I ricercatori hanno saputo che queste proteine erano nel liquido spinale di pazienti con malattia avanzata. "Ma ci siamo chiesti se potessimo misurare qualcosa nel liquido cerebrospinale quando le persone sono cognitivamente normali per darci un'idea di quando svilupperanno difficoltà", ha detto Albert. "La risposta è si."
La malattia di Alzheimer interrompe i processi metabolici critici che mantengono sani i neuroni. Queste interruzioni fanno sì che i neuroni smettano di funzionare, perdano le connessioni con altre cellule nervose e infine muoiano.
Il cervello delle persone con Alzheimer ha un'abbondanza di due strutture anormali: placche amiloidi e "grovigli" fatti di tau, spiegano i ricercatori.

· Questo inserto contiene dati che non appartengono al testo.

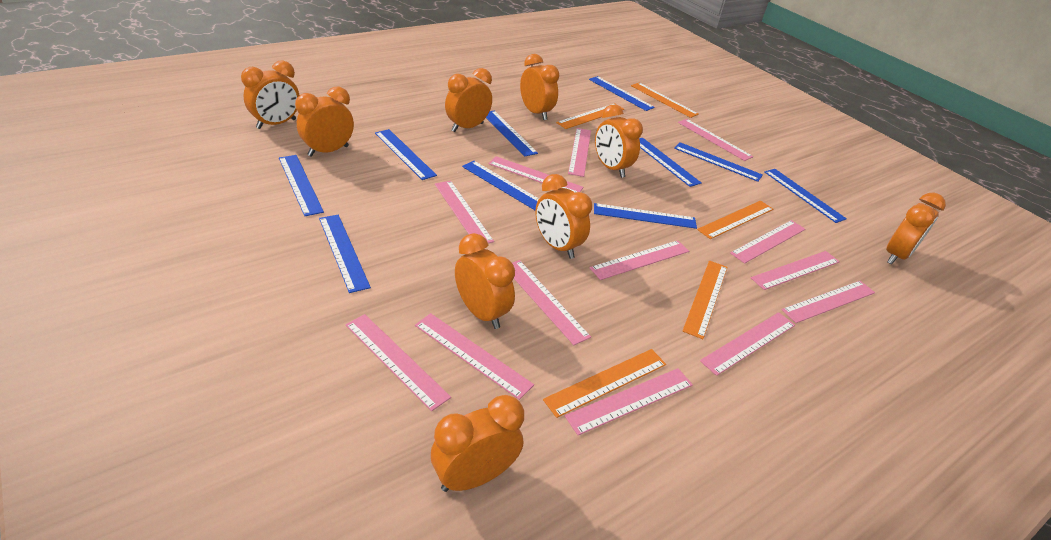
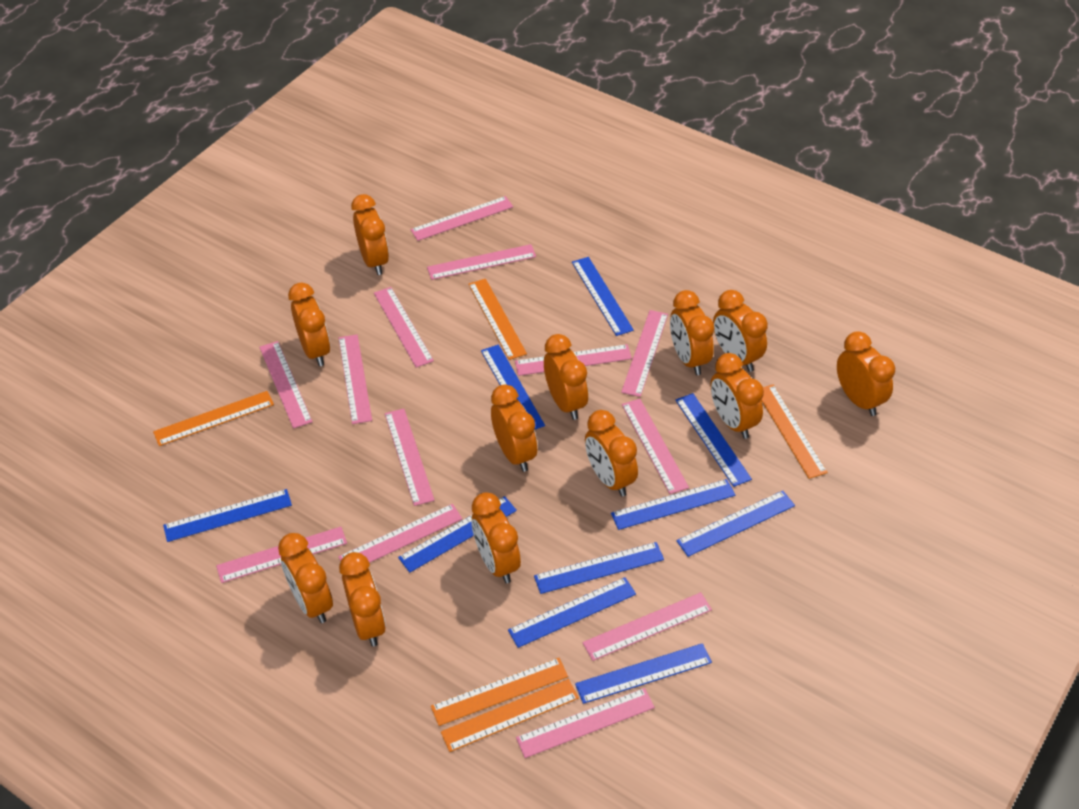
orange clock: 9 -> 12

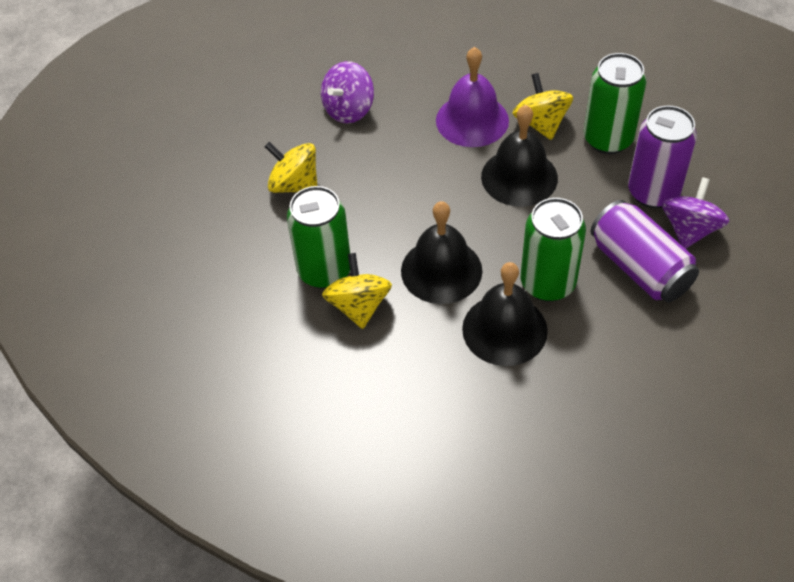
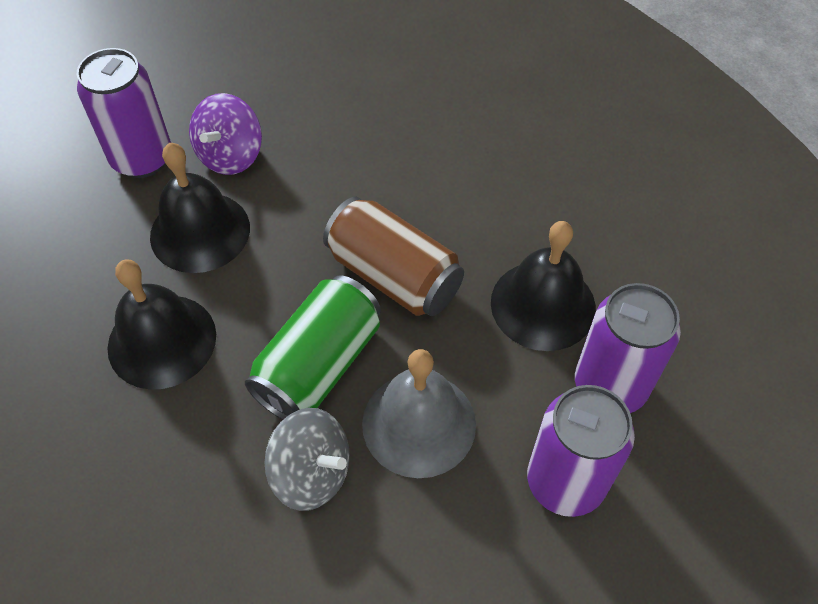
brown can: 0 -> 1
green can: 3 -> 1
grey bell: 0 -> 1
grey spinning top: 0 -> 1
purple bell: 1 -> 0
purple can: 2 -> 3
purple spinning top: 2 -> 1
yellow spinning top: 3 -> 0

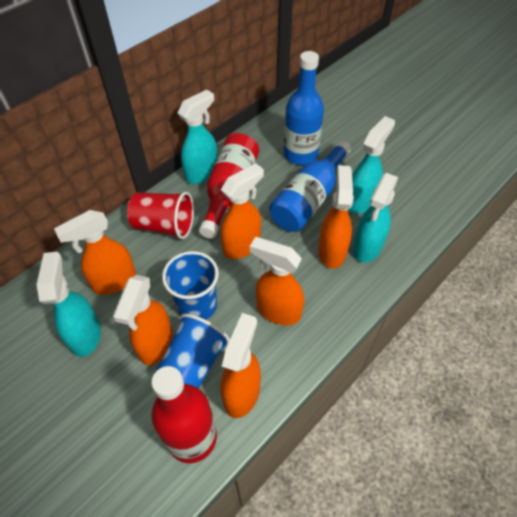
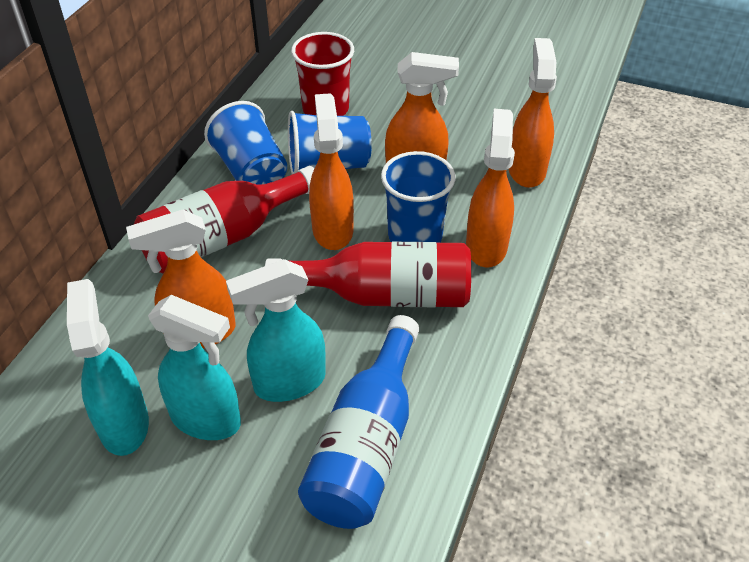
blue bottle: 2 -> 1
blue cup: 2 -> 3
orange spray bottle: 6 -> 5
turquoise spray bottle: 4 -> 3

Le placche sono accumuli appiccicosi di beta-amiloide che si accumulano all'esterno dei neuroni, mentre i grovigli si formano all'interno dei neuroni. Quando ci sono troppi grovigli all'interno delle cellule, le cellule iniziano a morire. In un cervello normale, la tau aiuta lo scheletro della cellula nervosa a mantenersi. Quando troppi gruppi fosfato si attaccano alla tau, si sviluppa una quantità eccessiva di proteine e si formano grovigli.

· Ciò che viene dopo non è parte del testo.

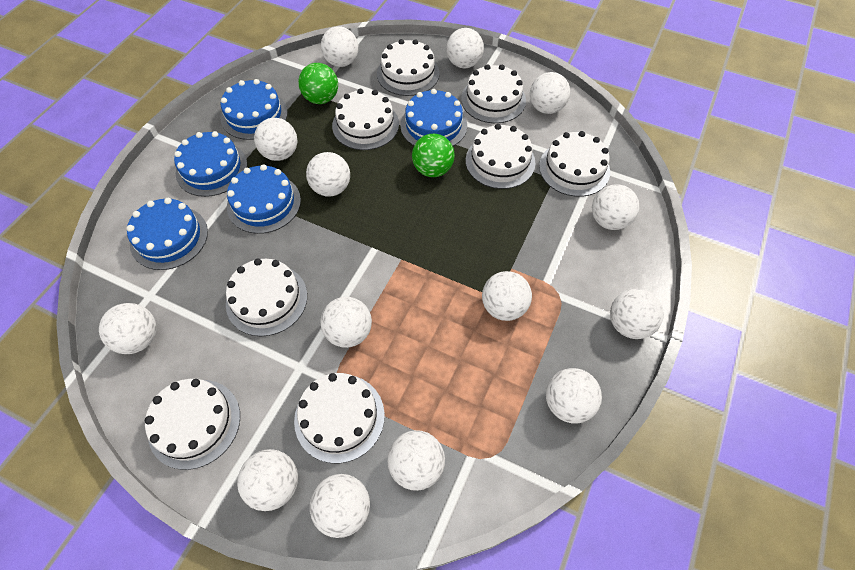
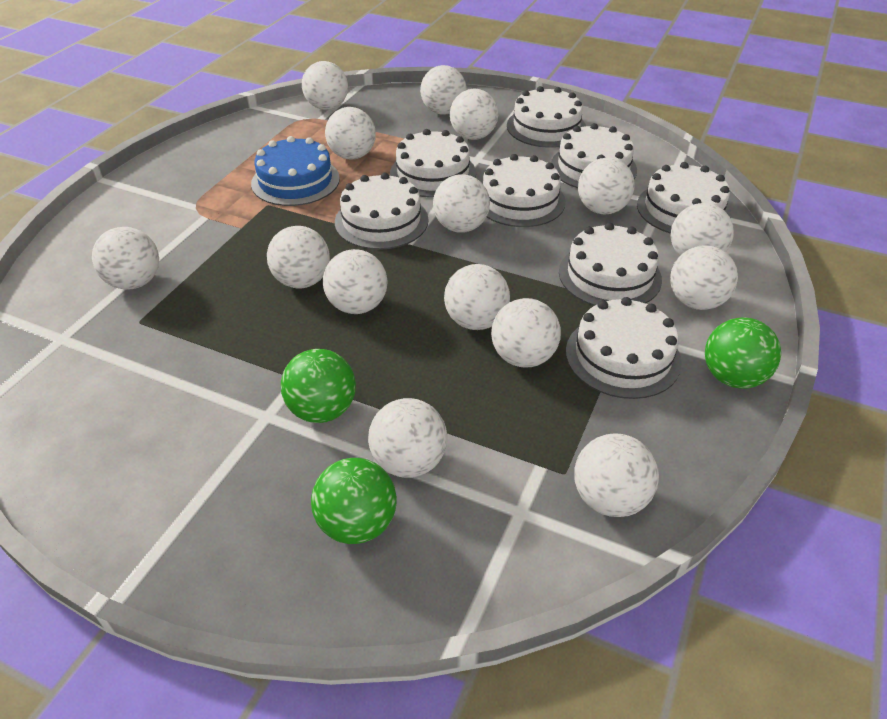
blue cake: 5 -> 1
green ball: 2 -> 3
white ball: 14 -> 15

Secondo Albert, i ricercatori ritengono che la quantità relativa di beta-amiloide nel liquido spinale diminuisca con il progredire del morbo di Alzheimer perché rimane intrappolato nelle placche e, quindi, non entra nel fluido.
Sebbene lo studio BIOCARD vada avanti da quasi due decenni, secondo Albert, questo è uno dei primi dati predittivi che ne vengono fuori. Ha detto che ciò è dovuto al tempo necessario anche alle persone di mezza età ad alto rischio per progredire verso la demenza.
Solo 53 dei pazienti originali sono passati a un lieve deterioramento cognitivo o demenza, fornendo un campione abbastanza grande da trarre alcune conclusioni preliminari, ha detto. Questi primi sintomi includono interruzioni della memoria, come ripetersi, dimenticare gli appuntamenti e dimenticare ciò che gli altri hanno detto.
Albert avverte che il rapporto dei biomarcatori non è abbastanza accurato a questo punto per prevedere con precisione se un particolare individuo sta progredendo verso la demenza. Nel tempo è necessaria un'ulteriore analisi delle informazioni su coloro che fanno parte del gruppo di studio, ha osservato.
Tuttavia, se i risultati si dimostrassero validi, potrebbero guidare l'uso di trattamenti precoci con farmaci che diventano disponibili, ha detto. I risultati possono anche essere utilizzati per aiutare a testare nuovi farmaci, vedendo se alterano la velocità con cui le proteine cambiano nel tempo, ha concluso.
Lo studio è stato pubblicato sulla rivista Neurologia.